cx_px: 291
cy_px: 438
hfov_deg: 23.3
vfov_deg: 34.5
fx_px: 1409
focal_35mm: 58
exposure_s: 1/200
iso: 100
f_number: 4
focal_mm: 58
◆ ◆ ◆ ◆
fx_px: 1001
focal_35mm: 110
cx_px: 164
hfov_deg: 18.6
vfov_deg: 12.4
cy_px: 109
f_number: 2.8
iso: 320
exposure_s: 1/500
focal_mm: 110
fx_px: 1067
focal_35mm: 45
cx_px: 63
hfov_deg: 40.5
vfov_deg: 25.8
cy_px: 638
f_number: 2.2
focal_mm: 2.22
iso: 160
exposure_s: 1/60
◆ ◆ ◆ ◆
WHAT TO DO ▸
Working from the material above, restate word for word the lines between the line with "vfov_deg: 34.5" and the line with "focal_mm: 58", both included, and only those.

ANSWER SPACE ▸
vfov_deg: 34.5
fx_px: 1409
focal_35mm: 58
exposure_s: 1/200
iso: 100
f_number: 4
focal_mm: 58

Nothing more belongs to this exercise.